*Treść dokumentu*.

╔══

Henio......... coś ty nam uczynił!!!!!
Ja wiem, że Ostrowiec to trudne miasto dla lepszej muzyki, ale to co zaserwowałeś nam w tym roku, to nie ma kategorii. Tak nie można...... idąc do perspektyw nikt się nie spodziewa, że go muzyka sponiewiera!!!!
Niestety to ma miejsce
Niestety też byłam uczestniczką tej farsy. Rozmawiać się nie dało bo tak głośno. Klub muzyczny a zespół tak słaby, że na żadne dożynki by ich nie wpuścili. Pozwolenie na puszczanie muzyki z telefonu podłączonego na sylwestrze na 80 osób to żenada, zwłaszcza, że każdy ma różne gusta muzyczne... DJ załatwiłby sprawę, albo chociaż w miarę ogarnięta osoba z laptopem i bazą piosenek. Zawiodłam się.
Pan Henryk ma gust muzyczny i na pewno wybrał dobry zespół.
Ja też niestety byłem na owym sylwestrze. Za 130zł spodziewałem się czegoś fajnego. Niestety Panowie z orkiestry się nie nadawali kompletnie. Głośno tak że ciężko było cokolwiek przy stoliku usłyszeć od osoby obok. Dokładnie lepiej było kogoś z laptopem puścić niż aby ludzie podchodzili i puszczali z telefonów... Szkoda że ten klub muzyczny do którego przychodziłem parę lat temu co weekend aż tak się ztoczył.

╚══

*Sekcja danych*.
╔══

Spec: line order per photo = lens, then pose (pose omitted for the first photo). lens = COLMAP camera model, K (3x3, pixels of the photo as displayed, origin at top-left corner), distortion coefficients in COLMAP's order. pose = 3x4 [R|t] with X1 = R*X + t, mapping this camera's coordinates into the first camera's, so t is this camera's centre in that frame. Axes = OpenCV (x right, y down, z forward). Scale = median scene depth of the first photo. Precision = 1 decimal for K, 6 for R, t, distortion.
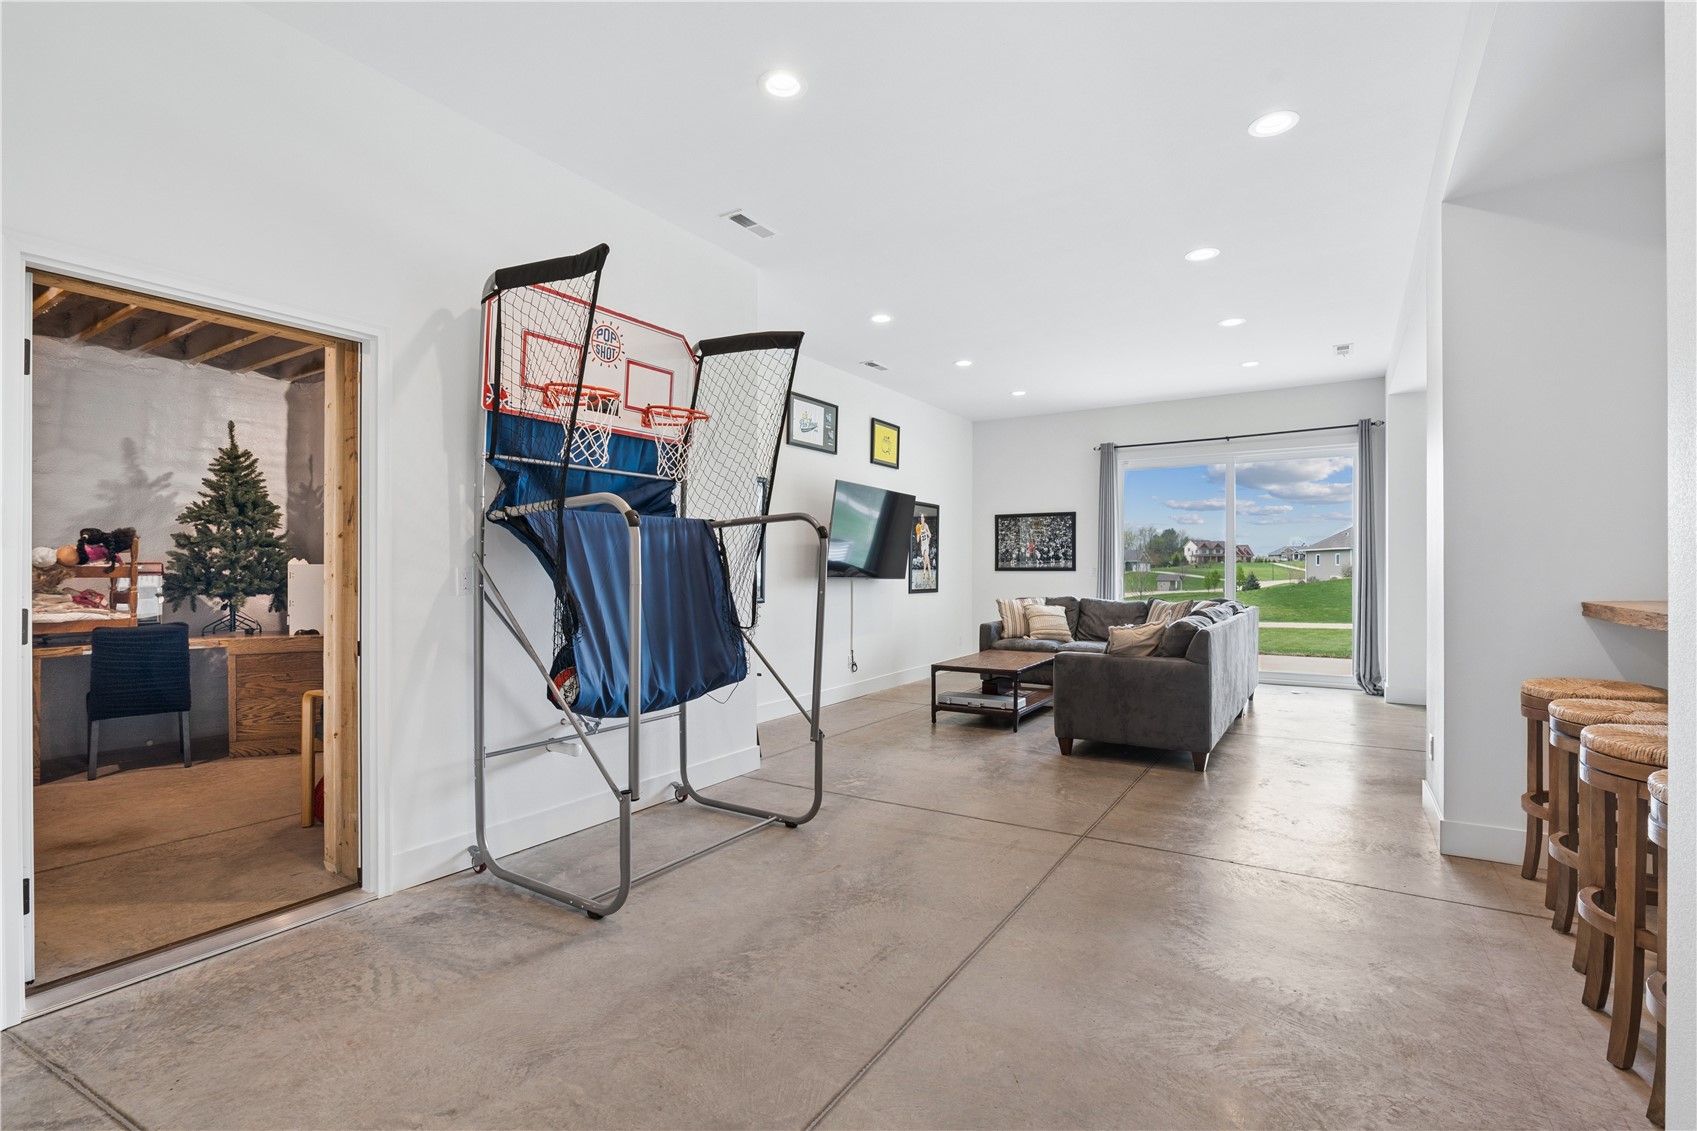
lens RADIAL K [[771.2, 0, 838.1], [0, 771.2, 563.8], [0, 0, 1]] dist [-0.003244, 0.000498]
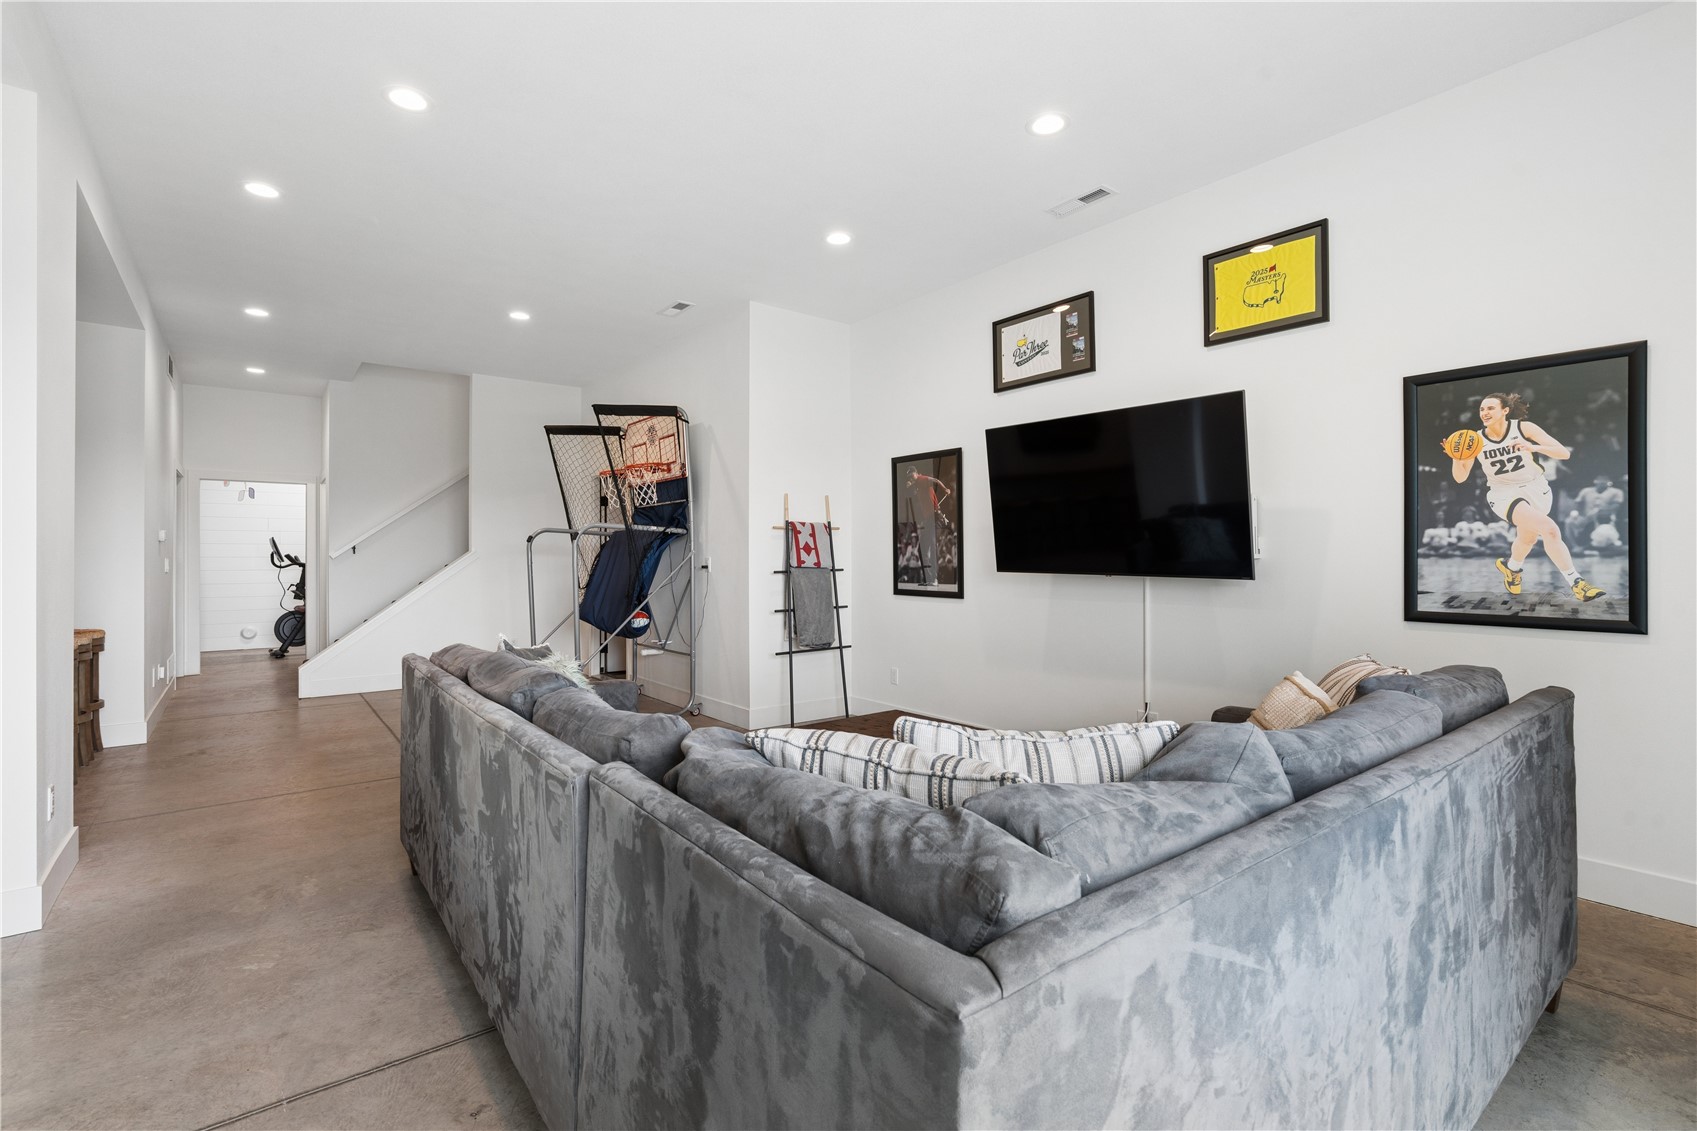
lens RADIAL K [[771.2, 0, 838.1], [0, 771.2, 563.8], [0, 0, 1]] dist [-0.003244, 0.000498]
pose [[-0.348779, 0.014950, -0.937086, 0.662198], [0.008645, 0.999882, 0.012734, 0.003861], [0.937165, -0.003660, -0.348867, 1.042351]]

╚══

*Co trzeba zrobić*. Za jaką kwotę jeden z komentujących w tekście o sylwestrze w klubie muzycznym spodziewał się czegoś fajnego?

*Odpowiedź*. Za 130 zł.